Après une première étape à Mopti, le Sahel Institute for Democracy and Governance a poursuivi, à Tombouctou, sa mobilisation de la jeunesse contre la désinformation, dans le cadre d’une nouvelle phase de son projet « Jeunes informés, citoyens engagés : piliers de la démocratie malienne », mis en œuvre en partenariat avec le National Endowment for Democracy (NED).
Dans la Cité des 333 Saints, l’organisation a conduit deux activités principales.
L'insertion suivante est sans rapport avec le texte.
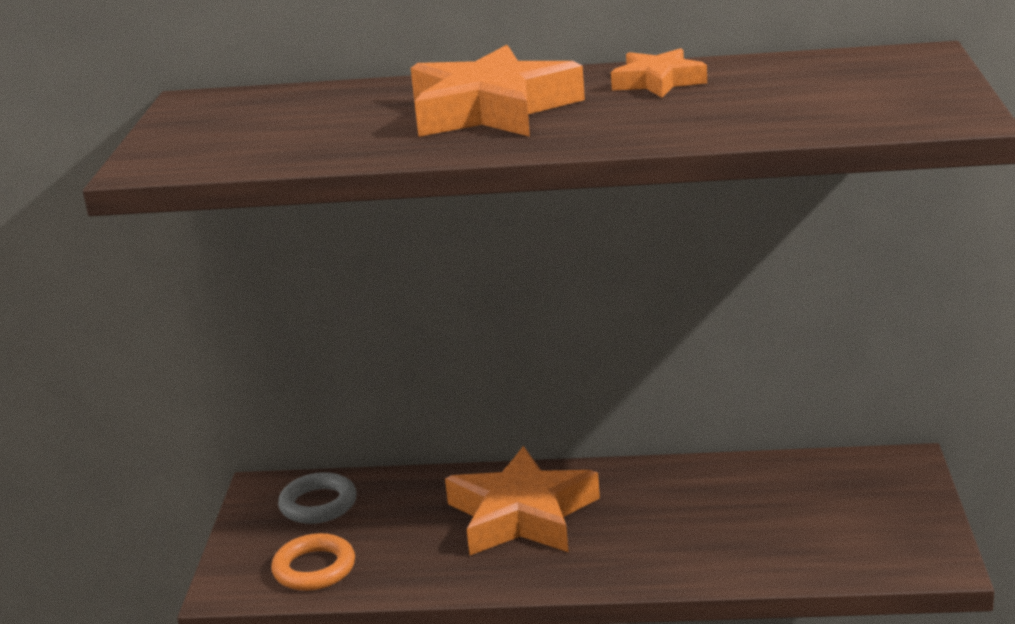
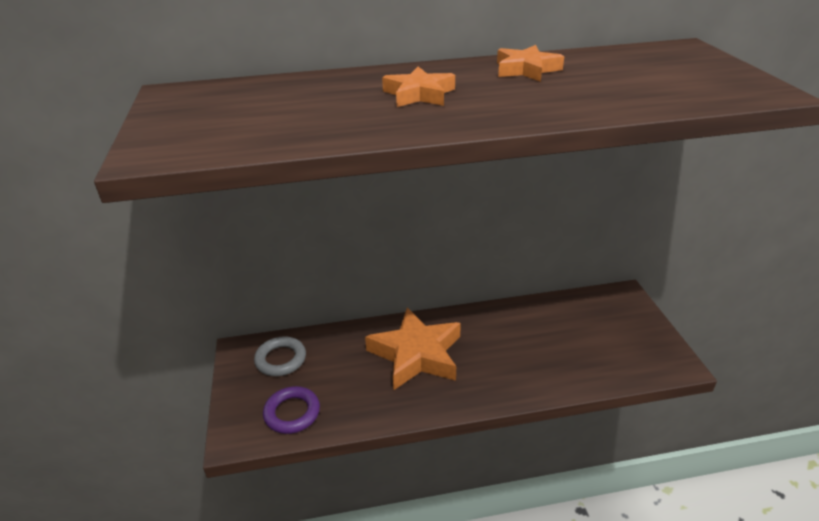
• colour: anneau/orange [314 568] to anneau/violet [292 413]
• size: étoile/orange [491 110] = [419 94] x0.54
Vingt jeunes leaders ont été formés à la pensée critique et aux techniques de fact-checking, tandis que vingt autres ont été sensibilisés aux risques liés à la désinformation, notamment sur les réseaux sociaux.
Selon le Sahel Institute for Democracy and Governance, ces actions visaient à doter les jeunes de compétences leur permettant d’identifier et de vérifier les informations, dans un contexte marqué par la circulation rapide de rumeurs et de contenus trompeurs, susceptibles d’affecter la cohésion sociale.
À l’issue de la session, les participants ont intégré le réseau national de jeunesse vérificateurs soutenu par le Sahel Institute. Ils sont appelés à agir comme des relais locaux pour la diffusion d’une information fiable et la promotion d’un dialogue apaisé au sein des communautés.
Cette initiative bénéficie de l’appui de plusieurs partenaires internationaux, dont le Royaume-Uni au Mali, International IDEA, ainsi que les ambassades d’Allemagne, des États-Unis, des Pays-Bas et du Danemark. Des organisations africaines, telles que le Ghana Center for Democratic Development (CDD-Ghana) et Yiaga Africa, soutiennent également le projet.
Dans le nord du Mali, et particulièrement à Tombouctou, les promoteurs du programme estiment que l’implication de la jeunesse constitue un levier essentiel pour faire face aux défis liés à la désinformation et renforcer le vivre-ensemble.